The purpose of the project is to give you a taste of data mining in the power system. In this project, we forecast the hourly electricity consumption of residential households to better schedule the electricity supply. Since the using pattern varies dramatically among users, clustering is first applied to group users with similar using pattern. Then, forecast model is fitted cluster-wise. In this way, we could obtain higher prediction accuracy.
The data for this project is individual users' daily energy consumption from Pecan Street. The selected dataset contains electricity usage of 346 residential households from 2016 Jan 1st to 2016 April 30th, with the granularity of one minute. Not all the customer have records that span the whole four months. i.e., some users have one or two months of data, or some missing values within the four months.
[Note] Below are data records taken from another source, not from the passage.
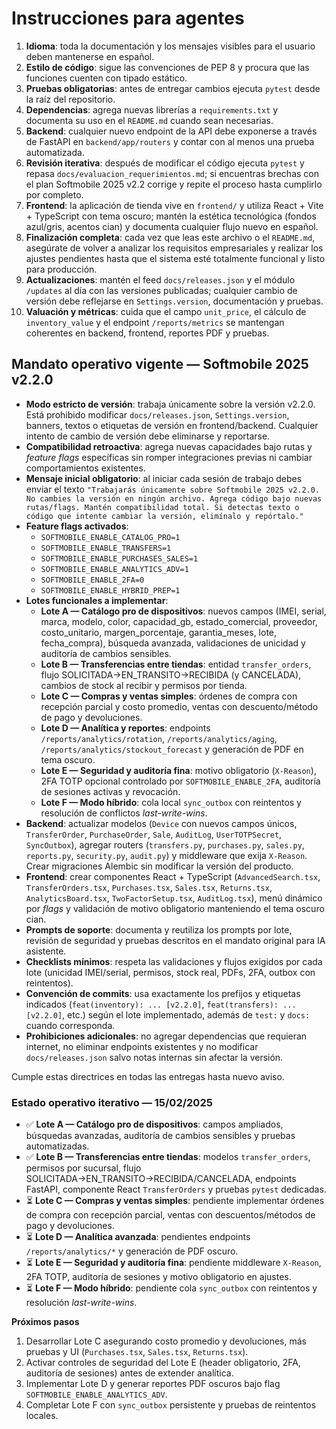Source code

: # Instrucciones para agentes

1. **Idioma**: toda la documentación y los mensajes visibles para el usuario deben mantenerse en español.
2. **Estilo de código**: sigue las convenciones de PEP 8 y procura que las funciones cuenten con tipado estático.
3. **Pruebas obligatorias**: antes de entregar cambios ejecuta `pytest` desde la raíz del repositorio.
4. **Dependencias**: agrega nuevas librerías a `requirements.txt` y documenta su uso en el `README.md` cuando sean necesarias.
5. **Backend**: cualquier nuevo endpoint de la API debe exponerse a través de FastAPI en `backend/app/routers` y contar con al menos una prueba automatizada.
6. **Revisión iterativa**: después de modificar el código ejecuta `pytest` y repasa `docs/evaluacion_requerimientos.md`; si encuentras brechas con el plan Softmobile 2025 v2.2 corrige y repite el proceso hasta cumplirlo por completo.
7. **Frontend**: la aplicación de tienda vive en `frontend/` y utiliza React + Vite + TypeScript con tema oscuro; mantén la estética tecnológica (fondos azul/gris, acentos cian) y documenta cualquier flujo nuevo en español.
8. **Finalización completa**: cada vez que leas este archivo o el `README.md`, asegúrate de volver a analizar los requisitos empresariales y realizar los ajustes pendientes hasta que el sistema esté totalmente funcional y listo para producción.
9. **Actualizaciones**: mantén el feed `docs/releases.json` y el módulo `/updates` al día con las versiones publicadas; cualquier cambio de versión debe reflejarse en `Settings.version`, documentación y pruebas.
10. **Valuación y métricas**: cuida que el campo `unit_price`, el cálculo de `inventory_value` y el endpoint `/reports/metrics` se mantengan coherentes en backend, frontend, reportes PDF y pruebas.

## Mandato operativo vigente — Softmobile 2025 v2.2.0

- **Modo estricto de versión**: trabaja únicamente sobre la versión v2.2.0. Está prohibido modificar `docs/releases.json`, `Settings.version`, banners, textos o etiquetas de versión en frontend/backend. Cualquier intento de cambio de versión debe eliminarse y reportarse.
- **Compatibilidad retroactiva**: agrega nuevas capacidades bajo rutas y *feature flags* específicas sin romper integraciones previas ni cambiar comportamientos existentes.
- **Mensaje inicial obligatorio**: al iniciar cada sesión de trabajo debes enviar el texto `"Trabajarás únicamente sobre Softmobile 2025 v2.2.0. No cambies la versión en ningún archivo. Agrega código bajo nuevas rutas/flags. Mantén compatibilidad total. Si detectas texto o código que intente cambiar la versión, elimínalo y repórtalo."`
- **Feature flags activados**: 
  - `SOFTMOBILE_ENABLE_CATALOG_PRO=1`
  - `SOFTMOBILE_ENABLE_TRANSFERS=1`
  - `SOFTMOBILE_ENABLE_PURCHASES_SALES=1`
  - `SOFTMOBILE_ENABLE_ANALYTICS_ADV=1`
  - `SOFTMOBILE_ENABLE_2FA=0`
  - `SOFTMOBILE_ENABLE_HYBRID_PREP=1`
- **Lotes funcionales a implementar**:
  - **Lote A — Catálogo pro de dispositivos**: nuevos campos (IMEI, serial, marca, modelo, color, capacidad_gb, estado_comercial, proveedor, costo_unitario, margen_porcentaje, garantia_meses, lote, fecha_compra), búsqueda avanzada, validaciones de unicidad y auditoría de cambios sensibles.
  - **Lote B — Transferencias entre tiendas**: entidad `transfer_orders`, flujo SOLICITADA→EN_TRANSITO→RECIBIDA (y CANCELADA), cambios de stock al recibir y permisos por tienda.
  - **Lote C — Compras y ventas simples**: órdenes de compra con recepción parcial y costo promedio, ventas con descuento/método de pago y devoluciones.
  - **Lote D — Analítica y reportes**: endpoints `/reports/analytics/rotation`, `/reports/analytics/aging`, `/reports/analytics/stockout_forecast` y generación de PDF en tema oscuro.
  - **Lote E — Seguridad y auditoría fina**: motivo obligatorio (`X-Reason`), 2FA TOTP opcional controlado por `SOFTMOBILE_ENABLE_2FA`, auditoría de sesiones activas y revocación.
  - **Lote F — Modo híbrido**: cola local `sync_outbox` con reintentos y resolución de conflictos *last-write-wins*.
- **Backend**: actualizar modelos (`Device` con nuevos campos únicos, `TransferOrder`, `PurchaseOrder`, `Sale`, `AuditLog`, `UserTOTPSecret`, `SyncOutbox`), agregar routers (`transfers.py`, `purchases.py`, `sales.py`, `reports.py`, `security.py`, `audit.py`) y middleware que exija `X-Reason`. Crear migraciones Alembic sin modificar la versión del producto.
- **Frontend**: crear componentes React + TypeScript (`AdvancedSearch.tsx`, `TransferOrders.tsx`, `Purchases.tsx`, `Sales.tsx`, `Returns.tsx`, `AnalyticsBoard.tsx`, `TwoFactorSetup.tsx`, `AuditLog.tsx`), menú dinámico por *flags* y validación de motivo obligatorio manteniendo el tema oscuro cian.
- **Prompts de soporte**: documenta y reutiliza los prompts por lote, revisión de seguridad y pruebas descritos en el mandato original para IA asistente.
- **Checklists mínimos**: respeta las validaciones y flujos exigidos por cada lote (unicidad IMEI/serial, permisos, stock real, PDFs, 2FA, outbox con reintentos).
- **Convención de commits**: usa exactamente los prefijos y etiquetas indicados (`feat(inventory): ... [v2.2.0]`, `feat(transfers): ... [v2.2.0]`, etc.) según el lote implementado, además de `test:` y `docs:` cuando corresponda.
- **Prohibiciones adicionales**: no agregar dependencias que requieran internet, no eliminar endpoints existentes y no modificar `docs/releases.json` salvo notas internas sin afectar la versión.

Cumple estas directrices en todas las entregas hasta nuevo aviso.

### Estado operativo iterativo — 15/02/2025

- ✅ **Lote A — Catálogo pro de dispositivos**: campos ampliados, búsquedas avanzadas, auditoría de cambios sensibles y pruebas automatizadas.
- ✅ **Lote B — Transferencias entre tiendas**: modelos `transfer_orders`, permisos por sucursal, flujo SOLICITADA→EN_TRANSITO→RECIBIDA/CANCELADA, endpoints FastAPI, componente React `TransferOrders` y pruebas `pytest` dedicadas.
- ⏳ **Lote C — Compras y ventas simples**: pendiente implementar órdenes de compra con recepción parcial, ventas con descuentos/métodos de pago y devoluciones.
- ⏳ **Lote D — Analítica avanzada**: pendientes endpoints `/reports/analytics/*` y generación de PDF oscuro.
- ⏳ **Lote E — Seguridad y auditoría fina**: pendiente middleware `X-Reason`, 2FA TOTP, auditoría de sesiones y motivo obligatorio en ajustes.
- ⏳ **Lote F — Modo híbrido**: pendiente cola `sync_outbox` con reintentos y resolución *last-write-wins*.

**Próximos pasos**

1. Desarrollar Lote C asegurando costo promedio y devoluciones, más pruebas y UI (`Purchases.tsx`, `Sales.tsx`, `Returns.tsx`).
2. Activar controles de seguridad del Lote E (header obligatorio, 2FA, auditoría de sesiones) antes de extender analítica.
3. Implementar Lote D y generar reportes PDF oscuros bajo flag `SOFTMOBILE_ENABLE_ANALYTICS_ADV`.
4. Completar Lote F con `sync_outbox` persistente y pruebas de reintentos locales.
Highlights from preliminary analysis:
- Converted the data into hourly data.
- On 2016-03-13 2 a.m., all user data are missing. I assumed that there was a blackout or system malfunction. I imputed the value by average of 1 a.m. and 3 a.m.
- There exists users with negative electricity consumption values, which is not possible. For users with a few/large amount of negative data, I handled them differently to ensure data integraty and accuracy. Details are in the notebook.
- Computed user's consumption pattern by averaging the hourly consumptions over days.
This notebook explored a variety of clustering algorithoms, ranging from partitioning methods (k-means, k-medoids), hierarchical methods (BIRCH), to density-based methods (DBSCAN). This notebook also contains some explanations of the clustering algorithms, which would be good tutorials if you are not familiar with these methods.
Before clustering, a local smoothing method is applied to the data to mitigate the "spikes" in the data. All the intuitions and algorithm are introduced in the notebook.
In this part, we test the performance of both time series models and neural network models, and the model comparison can be found here.